Once again, the removal of the fluid eased the symptoms and I began to feel better pretty quickly. I consider myself fortunate that I was able to retire soon after diagnosis, so I’ve been able to enjoy the long periods between the treatments I’ve described, simply enjoying life. My main ongoing symptoms are tiredness (I often have to drag myself out of bed) and feeling queasy (for which I take metaclopramide). I do get the odd ache and twinge on my right side that I put down to the tumours, but I count myself lucky that that’s about as bad as it gets. I also get breathless if I exert myself at all, so I don’t (my wife will confirm this).

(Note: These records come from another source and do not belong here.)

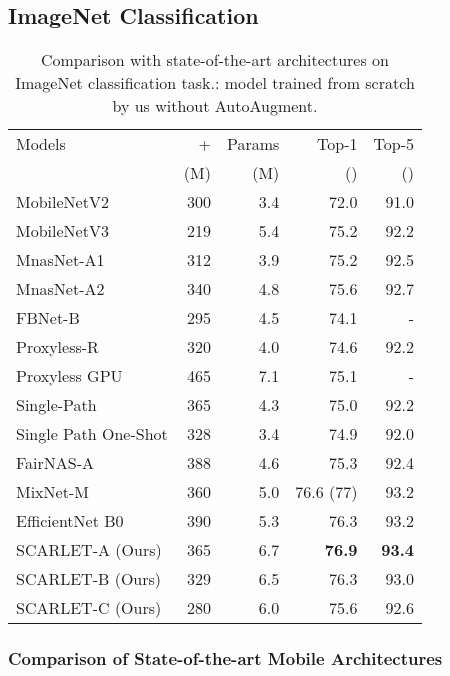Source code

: \documentclass[runningheads]{llncs}
\begin{document}
\subsection{ImageNet Classification} 


\setlength{\tabcolsep}{4pt}
\begin{table}
\centering
\caption{Comparison with state-of-the-art architectures on ImageNet classification task.: model trained from scratch by us without AutoAugment.}
\begin{tabular}{|l|r|r|r|r|}  
\hline
Models  & +  & Params  & Top-1 & Top-5 \\
&(M)&(M)&()&()
\\
\hline
MobileNetV2 \cite{sandler2018mobilenetv2}       & 300  & 3.4 & 72.0 & 91.0     \\
MobileNetV3 \cite{howard2019searching} & 219 & 5.4  &75.2 & 92.2   \\
MnasNet-A1 \cite{tan2018mnasnet} & 312 & 3.9 & 75.2 & 92.5   \\
MnasNet-A2 \cite{tan2018mnasnet}  & 340 & 4.8 & 75.6 & 92.7 \\
FBNet-B \cite{wu2018fbnet} & 295 & 4.5 & 74.1 & -\\ 
Proxyless-R \cite{cai2018proxylessnas}   & 320 & 4.0 & 74.6 & 92.2 \\
Proxyless GPU \cite{cai2018proxylessnas}  & 465 & 7.1  & 75.1 & -\\
Single-Path \cite{stamoulis2019single} & 365 & 4.3 & 75.0 & 92.2 \\ 
Single Path One-Shot \cite{guo2019single}  & 328 & 3.4 &74.9 & 92.0 \\
FairNAS-A \cite{chu2019fairnas}  & 388& 4.6 &  75.3 & 92.4 \\ MixNet-M \cite{tan2020mixconv} & 360 & 5.0 & 76.6 (77) & 93.2 \\
EfficientNet B0 \cite{tan2019efficientnet}  & 390 & 5.3 &  76.3 & 93.2 \\
SCARLET-A (Ours) & 365 & 6.7 &   \textbf{76.9} &\textbf{93.4}  \\
SCARLET-B (Ours) & 329 & 6.5 &76.3 & 93.0  \\
SCARLET-C (Ours) & 280 & 6.0 & 75.6 & 92.6  \\
\hline
\end{tabular}
\label{tab:comparison-imagenet}
\end{table}

\subsubsection{Comparison of State-of-the-art Mobile Architectures}
\end{document}
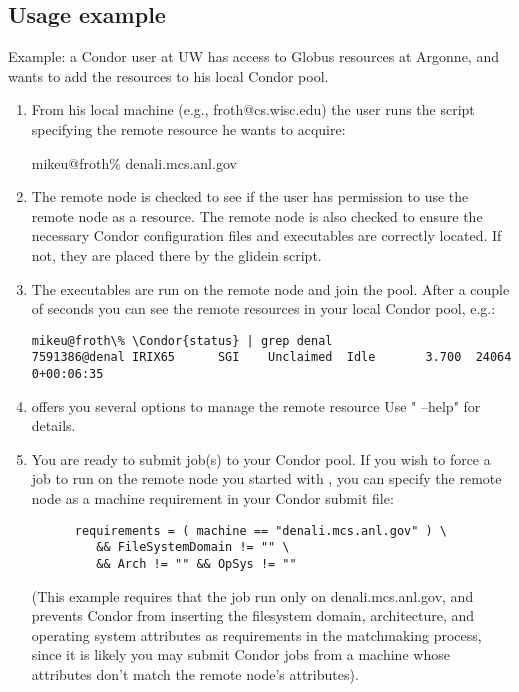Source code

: \subsection{Usage example}
Example: a Condor user at UW has access to Globus resources at 
Argonne, and wants to add the resources to his local Condor pool.

\begin{enumerate}

\item From his local machine (e.g., froth@cs.wisc.edu) the user runs 
   the  script specifying the remote resource he wants 
   to acquire:

mikeu@froth\%  denali.mcs.anl.gov

\item The remote node is checked to see if the user has permission to
   use the remote node as a resource. The remote node is also checked
   to ensure the necessary Condor configuration files and executables
   are correctly located. If not, they are placed there by the glidein
   script.

\item The executables are run on the remote node and join the pool.
   After a couple of seconds you can see the remote resources in your 
   local Condor pool, e.g.:

\begin{verbatim}
mikeu@froth\% \Condor{status} | grep denal
7591386@denal IRIX65      SGI    Unclaimed  Idle       3.700  24064  0+00:06:35
\end{verbatim}

\item {} offers you several options to manage the remote resource
   Use " --help" for details.

\item You are ready to submit job(s) to your Condor pool. If you wish to force
   a job to run on the remote node you started with , you can
   specify the remote node as a machine requirement in your Condor submit
   file: 
\begin{verbatim}
      requirements = ( machine == "denali.mcs.anl.gov" ) \
         && FileSystemDomain != "" \
         && Arch != "" && OpSys != ""
\end{verbatim}
   (This example requires that the job run only on denali.mcs.anl.gov, and
   prevents Condor from inserting the filesystem domain, architecture, and 
   operating system attributes as requirements in the matchmaking process,
   since it is likely you may submit Condor jobs from a machine whose
   attributes don't match the remote node's attributes).

\end{enumerate}

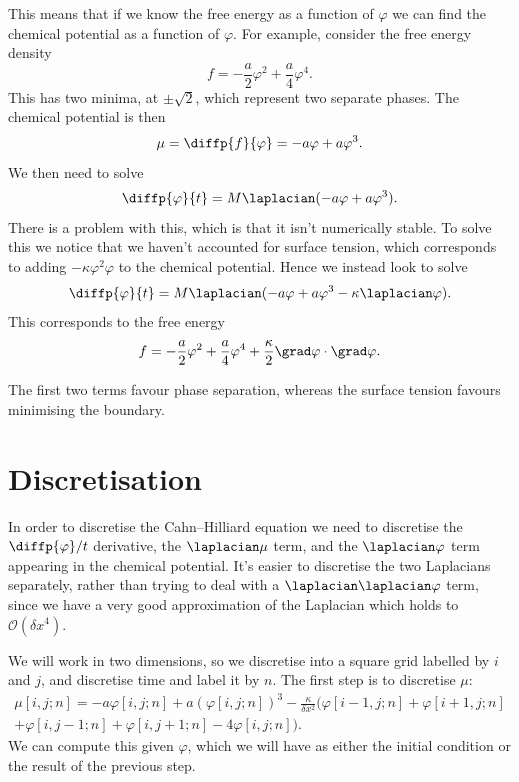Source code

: \documentclass[fleqn]{NotesClass}
\newcommand*{\order}{\mathcal{O}}
\begin{document}
    This means that if we know the free energy as a function of \(\varphi\) we can find the chemical potential as a function of \(\varphi\).
    For example, consider the free energy density
    \begin{equation}
        f = -\frac{a}{2}\varphi^2 + \frac{a}{4}\varphi^4.
    \end{equation}
    This has two minima, at \(\pm\sqrt{2}\), which represent two separate phases.
    The chemical potential is then
    \begin{equation}
        \mu = \diffp{f}{\varphi} = -a\varphi + a\varphi^3.
    \end{equation}
    We then need to solve
    \begin{equation}
        \diffp{\varphi}{t} = M\laplacian(-a\varphi + a\varphi^3).
    \end{equation}
    There is a problem with this, which is that it isn't numerically stable.
    To solve this we notice that we haven't accounted for surface tension, which corresponds to adding \(-\kappa \varphi^2\varphi\) to the chemical potential.
    Hence we instead look to solve
    \begin{equation}
        \diffp{\varphi}{t} = M\laplacian (-a\varphi + a\varphi^3 - \kappa\laplacian\varphi).
    \end{equation}
    This corresponds to the free energy
    \begin{equation}
        f = -\frac{a}{2}\varphi^2 + \frac{a}{4}\varphi^4 + \frac{\kappa}{2}\grad\varphi \cdot \grad\varphi.
    \end{equation}
    
    The first two terms favour phase separation, whereas the surface tension favours minimising the boundary.
    
    \section{Discretisation}
    In order to discretise the Cahn--Hilliard equation we need to discretise the \(\diffp{\varphi}/{t}\) derivative, the \(\laplacian\mu\) term, and the \(\laplacian\varphi\) term appearing in the chemical potential.
    It's easier to discretise the two Laplacians separately, rather than trying to deal with a \(\laplacian\laplacian\varphi\) term, since we have a very good approximation of the Laplacian which holds to \(\order(\delta x^4)\).
    
    We will work in two dimensions, so we discretise into a square grid labelled by \(i\) and \(j\), and discretise time and label it by \(n\).
    The first step is to discretise \(\mu\):
    \begin{multline}
        \mu[i, j; n] = -a\varphi[i, j; n] + a(\varphi[i, j; n])^3 - \frac{\kappa}{\delta x^2}(\varphi[i - 1, j; n] + \varphi[i + 1, j; n]\\
        + \varphi[i, j - 1; n] + \varphi[i, j + 1; n] - 4\varphi[i, j; n]).
    \end{multline}
    We can compute this given \(\varphi\), which we will have as either the initial condition or the result of the previous step.
    
\end{document}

Obviously, I’ve had to hang up my football boots (some of my team-mates suggested that I should have done so earlier – cheeky devils) and I’m now involved in the management of the team I used to play for. This means that I can usually be found on Saturday mornings standing at the side of a muddy pitch yelling encouragement (obscenities) at various team members. In fact, we play our home games on the pitch across the road from Freeman Road Hospital and I actually watched one of our games from the ward after I’d had the pleurodesis.
Being retired also allows us to make good use of our apartment in Spain. We can be very flexible with our dates and usually manage to get cheap fares, enabling us to visit 4 or 5 times a year. When we’re not in Spain, we’re pretty keen racegoers and probably attend a local meeting every few weeks in the summer months.
I study the form (and like to think I know a bit about it) and Hazel likes to see the horses in the parade ring and backs the one that whinnies (or does its business) as it goes past her. An analysis of our returns would probably show that her method is at least as good as mine. All in all, life is good and we’re enjoying it. We know that there will be another hurdle along soon, but we’ll deal with that and keep going for as long as possible.